What needs to be done
Copy the lines running from the one containing "(Friday): time range?" through the one containing "3 PM lines.", both ends included, exactly as they appear, leaving out the pictures.

Dataset rows
◇ ◇ ◇ ◇ ◇ ◇ ◇
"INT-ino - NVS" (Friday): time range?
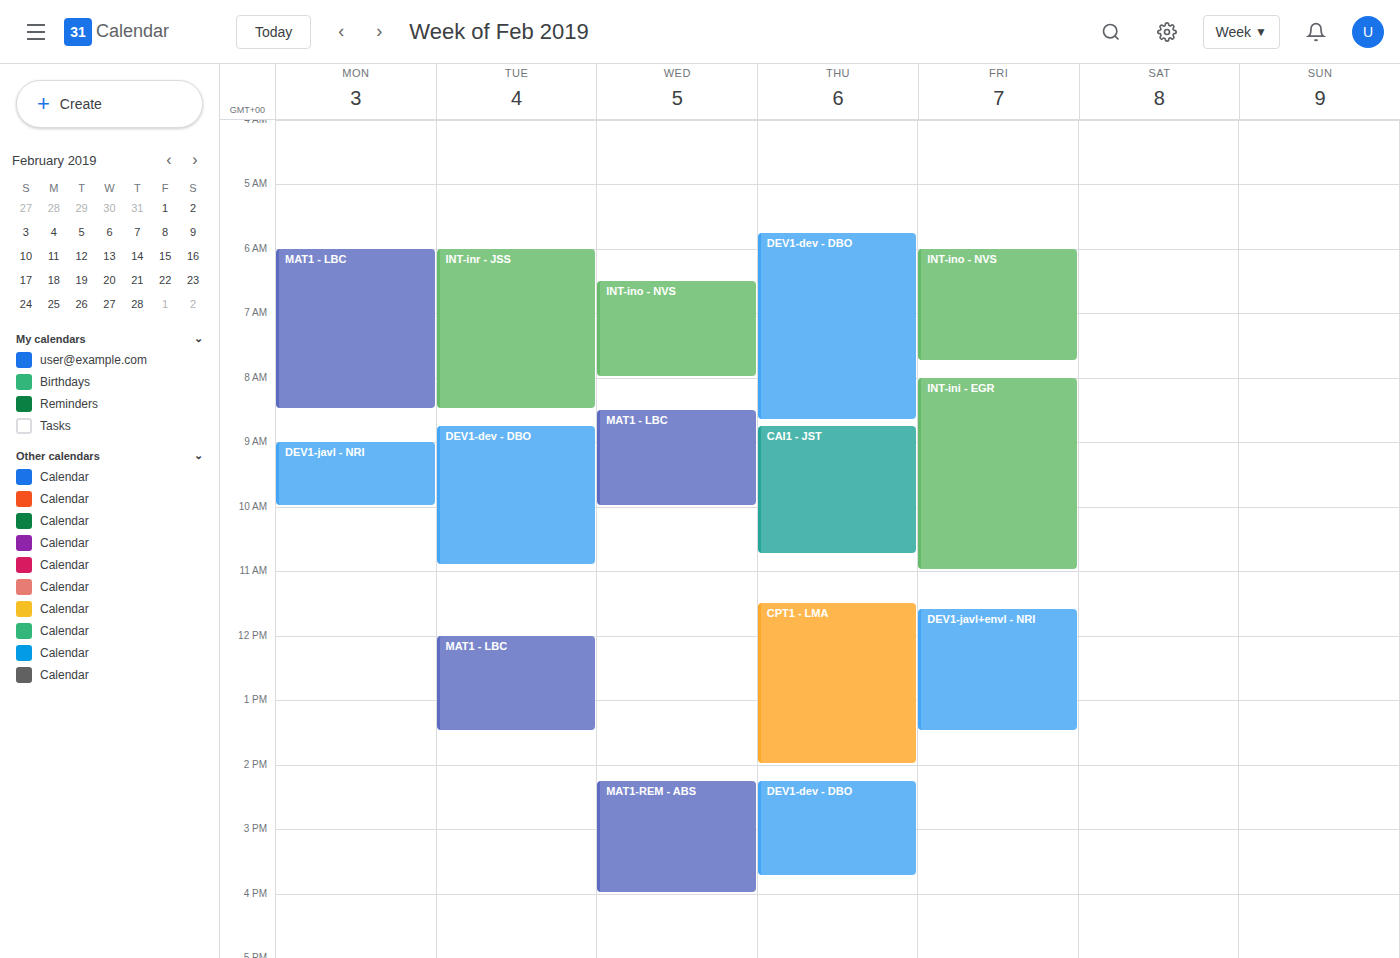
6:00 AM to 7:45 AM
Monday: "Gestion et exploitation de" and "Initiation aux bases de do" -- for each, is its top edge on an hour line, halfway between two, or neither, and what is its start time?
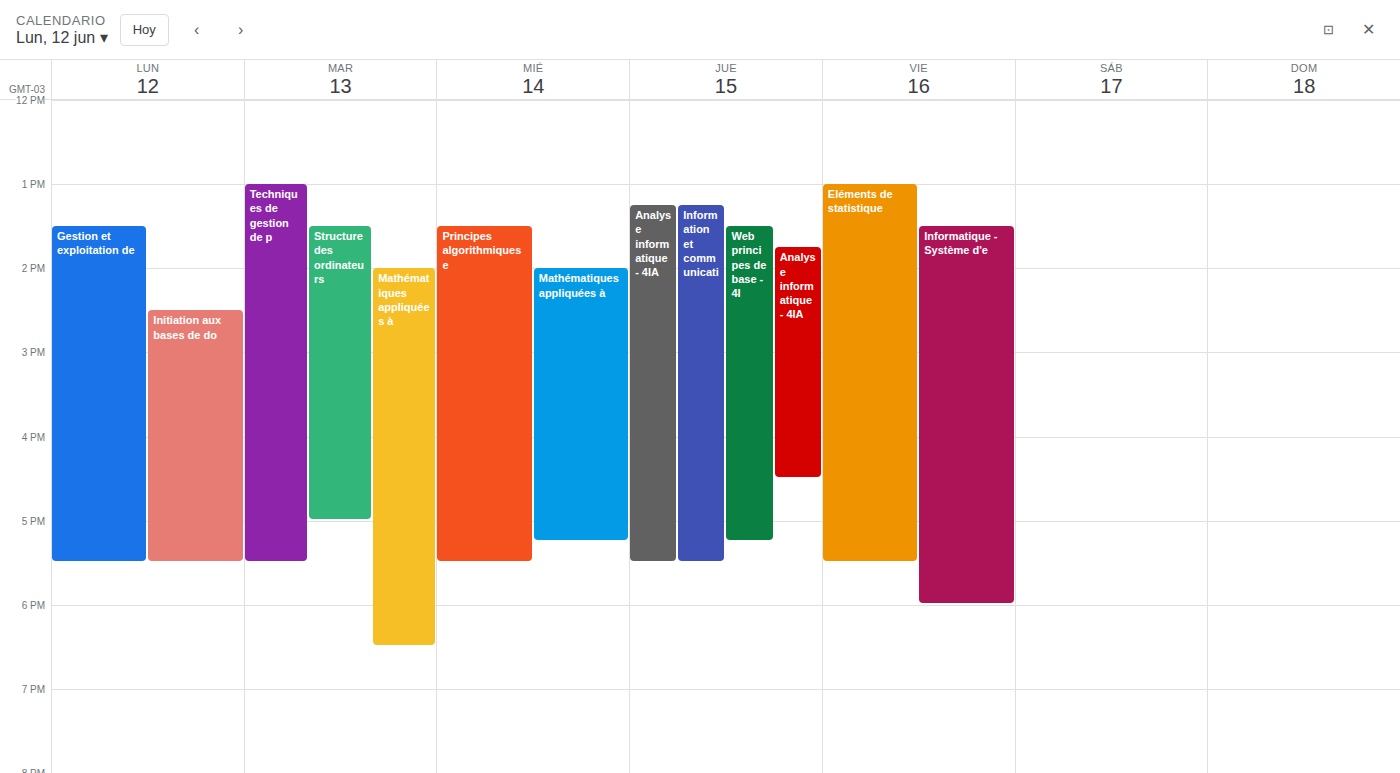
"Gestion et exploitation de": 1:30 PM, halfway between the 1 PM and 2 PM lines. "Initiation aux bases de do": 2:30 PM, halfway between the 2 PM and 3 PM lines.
◇ ◇ ◇ ◇ ◇ ◇ ◇
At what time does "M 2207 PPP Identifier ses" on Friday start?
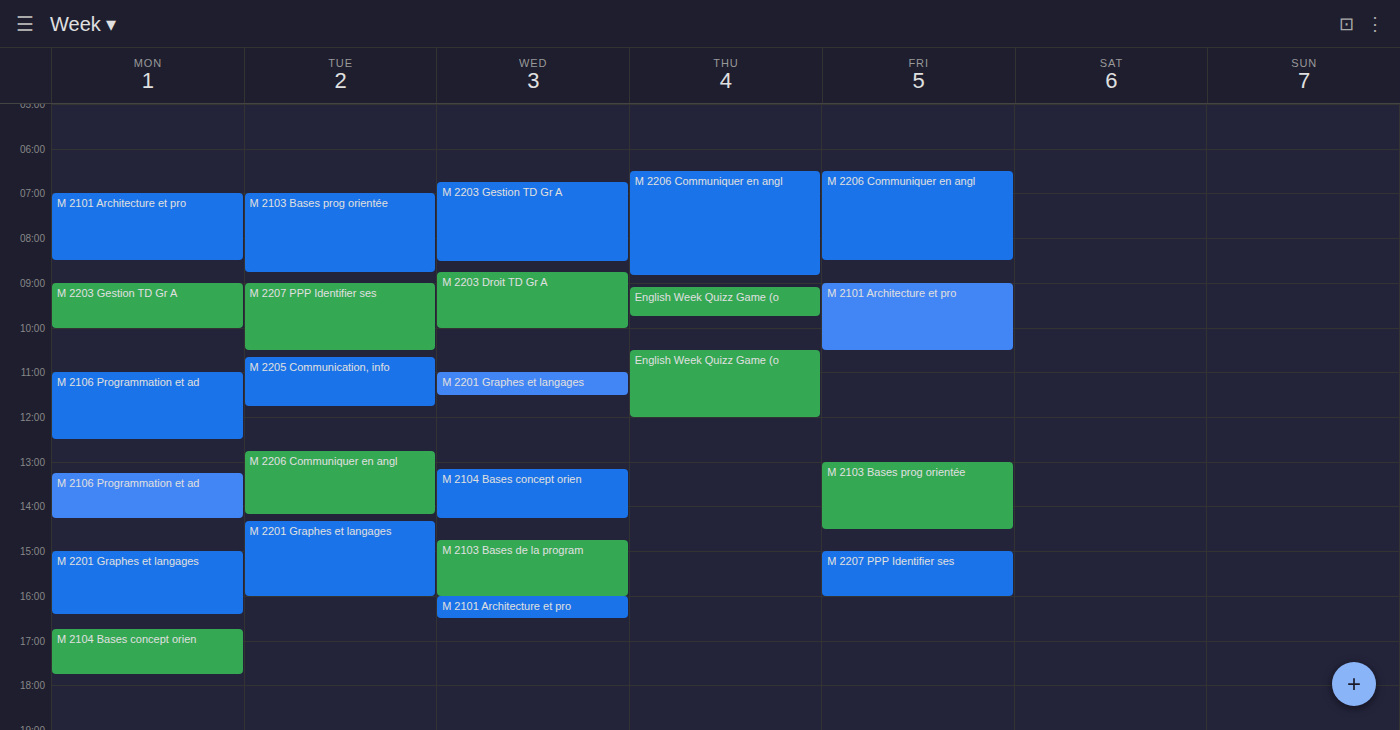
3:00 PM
◇ ◇ ◇ ◇ ◇ ◇ ◇
Written solution
"INT-ino - NVS" (Friday): time range?
6:00 AM to 7:45 AM
Monday: "Gestion et exploitation de" and "Initiation aux bases de do" -- for each, is its top edge on an hour line, halfway between two, or neither, and what is its start time?
"Gestion et exploitation de": 1:30 PM, halfway between the 1 PM and 2 PM lines. "Initiation aux bases de do": 2:30 PM, halfway between the 2 PM and 3 PM lines.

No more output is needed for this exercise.